垂直に切り立った崖に突き出た岩から絶景を臨む鋸山の「地獄のぞき」=富津市・鋸南町
垂直に切り立った崖に突き出た岩から絶景を臨む鋸山の「地獄のぞき」=富津市・鋸南町
鋸山の仏教関連遺跡を構成する日本寺の百尺観音や地獄のぞき=鋸南町
鋸山の仏教関連遺跡を構成する日本寺の百尺観音や地獄のぞき=鋸南町

 文化財や伝統文化を通じて地域活性化を図る「日本遺産」の新たな候補として、文化庁は16日、千葉県富津市と鋸南町にまたがる鋸山を選んだ。これから3年間の活動が十分と判断されれば、正式認定となる。石切り場跡や石仏文化を中心とした自然と歴史、文化が息づく鋸山を巡る今後の魅力発信が注目される。
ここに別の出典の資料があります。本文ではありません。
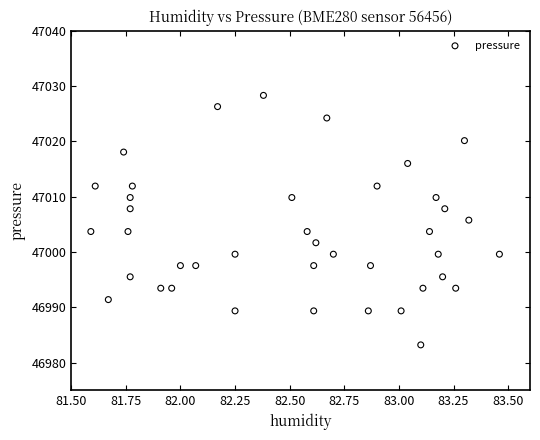

What is the range of Y values (max minus min)?

45.1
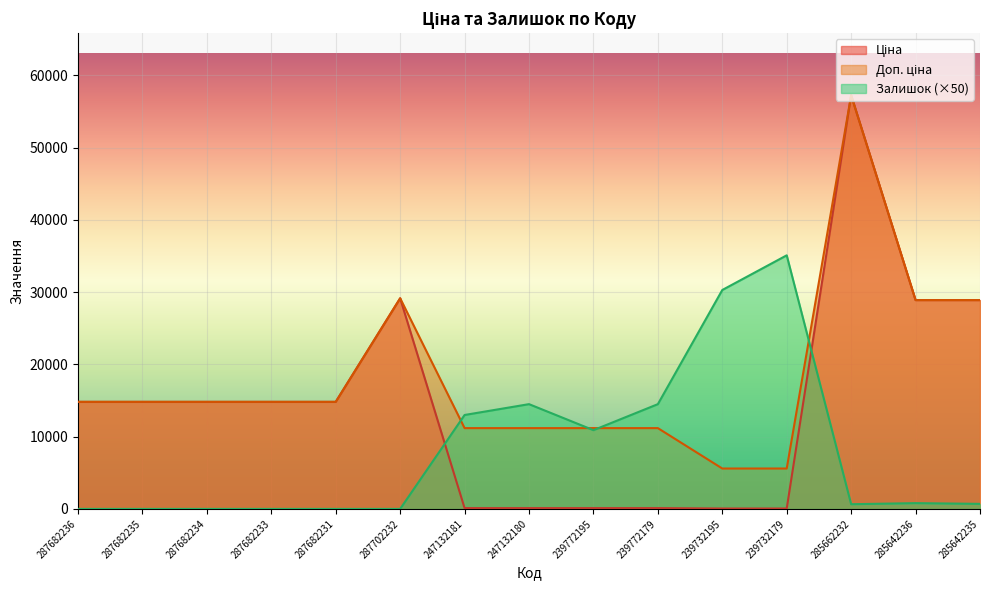

At which category does the chart reach its peak across all series?

285662232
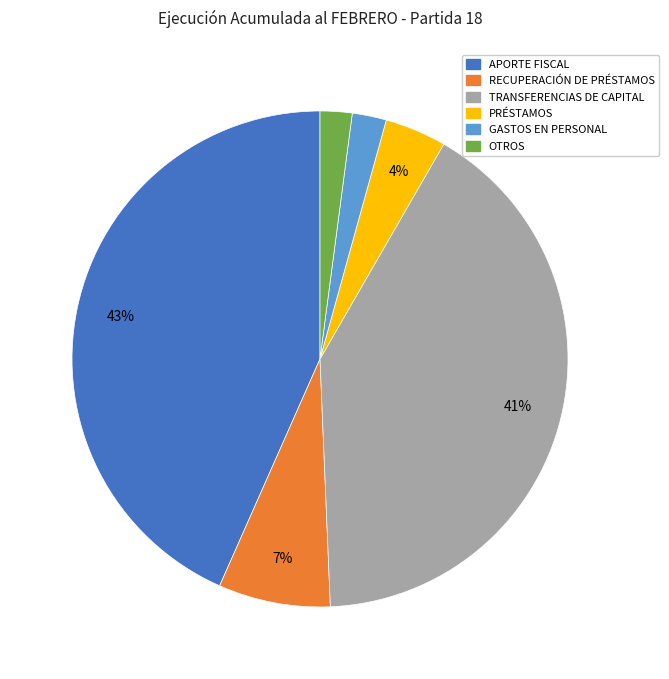

How many segments does this pie chart have?

6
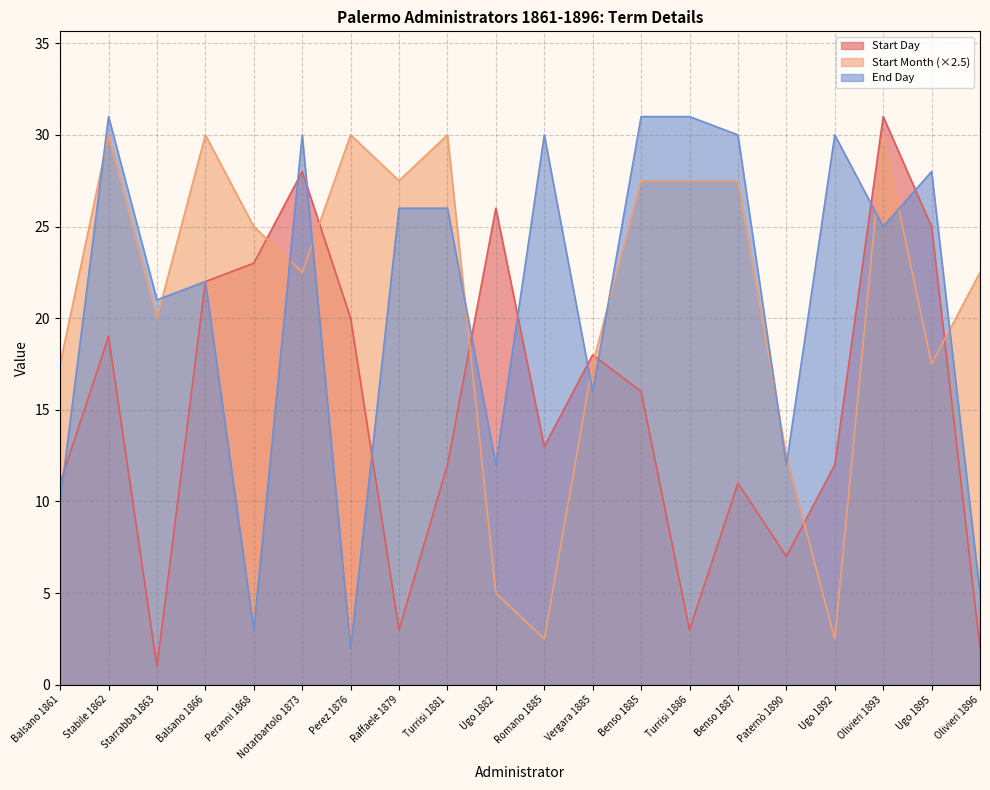

Which has a higher value, Balsano 1866 or Raffaele 1879?

Balsano 1866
 鋸山は、富津市側で房州石と呼ばれる良質な石材がかつて切り出され、幕末以降は台場や海堡、港湾などに使われるなど、日本の近代化を基礎から支えた産業遺構が残る。また、鋸南町側の南麓には、日本寺を中心に巨大な磨崖仏や千五百羅漢像などの仏教関連遺跡が点在する。

 富津、鋸南の両市町は、昨年度の認定がかなわなかったものの、新たな制度で設けられた「候補地域」を目指して「天空の岩山が生んだ信仰と産業~房州石の山・名勝地鋸山は自然と歴史のミュージアム~」のテーマで再び申請。この結果、課題を設定し、対策しようとしている点、基本的に必要な取り組みや具体的な内容、魅力的な観光資源-などが評価された。

 文化庁が候補に選んだのは、鋸山を含め全国計3件。地域の活性化や観光振興の土台づくりに向けて、人材育成、普及啓発、調査研究など、財政支援を含めて地域の磨き上げを促進し、3年後に日本遺産への認定が審査される。

 地域の有形・無形の文化財をストーリーでつなぎ、一体的に活用を図ろうとするのが日本遺産。県内では「北総四都市江戸紀行・江戸を感じる北総の町並み」(佐倉、成田、香取、銚子)が既に認定され、現在104件。2015年から目標としていた「100件程度」を達成し、全体の底上げとブランドの維持・強化が課題。今回、15年度に認定された18件のうち14件を「認定継続」、4件を「再審査」と発表。文化庁は、総数をおおむね維持しつつ今後の活動次第で取り消しや追加認定を進める。